**Task directions:**
Go through the records and transcribe them exactly, passing over any picture.

Records excerpted from a collection:

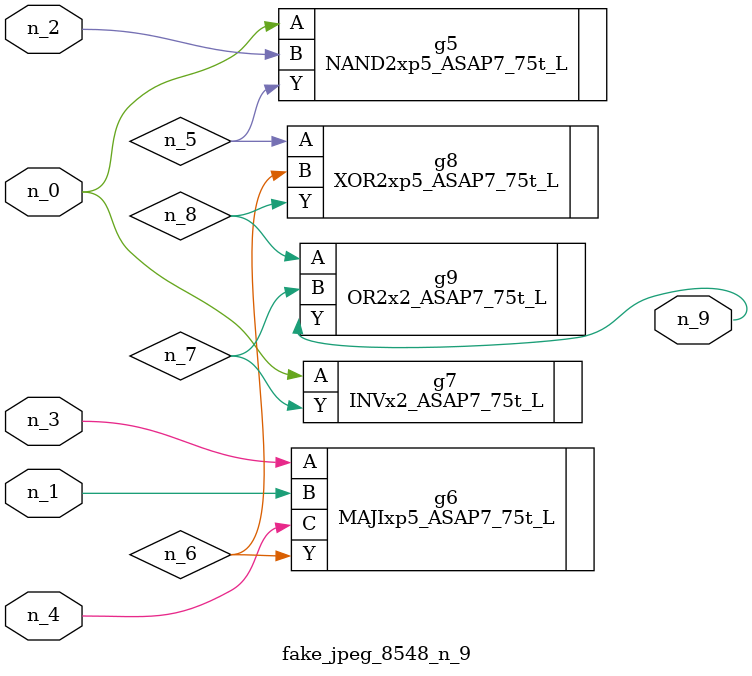
<source format=v>
module fake_jpeg_8548_n_9 (n_3, n_2, n_1, n_0, n_4, n_9);

input n_3;
input n_2;
input n_1;
input n_0;
input n_4;

output n_9;

wire n_8;
wire n_6;
wire n_5;
wire n_7;

NAND2xp5_ASAP7_75t_L g5 ( 
.A(n_0),
.B(n_2),
.Y(n_5)
);

MAJIxp5_ASAP7_75t_L g6 ( 
.A(n_3),
.B(n_1),
.C(n_4),
.Y(n_6)
);

INVx2_ASAP7_75t_L g7 ( 
.A(n_0),
.Y(n_7)
);

XOR2xp5_ASAP7_75t_L g8 ( 
.A(n_5),
.B(n_6),
.Y(n_8)
);

OR2x2_ASAP7_75t_L g9 ( 
.A(n_8),
.B(n_7),
.Y(n_9)
);


endmodule
</source>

**Solution for this exercise:**
<source format=v>
module fake_jpeg_8548_n_9 (n_3, n_2, n_1, n_0, n_4, n_9);

input n_3;
input n_2;
input n_1;
input n_0;
input n_4;

output n_9;

wire n_8;
wire n_6;
wire n_5;
wire n_7;

NAND2xp5_ASAP7_75t_L g5 ( 
.A(n_0),
.B(n_2),
.Y(n_5)
);

MAJIxp5_ASAP7_75t_L g6 ( 
.A(n_3),
.B(n_1),
.C(n_4),
.Y(n_6)
);

INVx2_ASAP7_75t_L g7 ( 
.A(n_0),
.Y(n_7)
);

XOR2xp5_ASAP7_75t_L g8 ( 
.A(n_5),
.B(n_6),
.Y(n_8)
);

OR2x2_ASAP7_75t_L g9 ( 
.A(n_8),
.B(n_7),
.Y(n_9)
);


endmodule
</source>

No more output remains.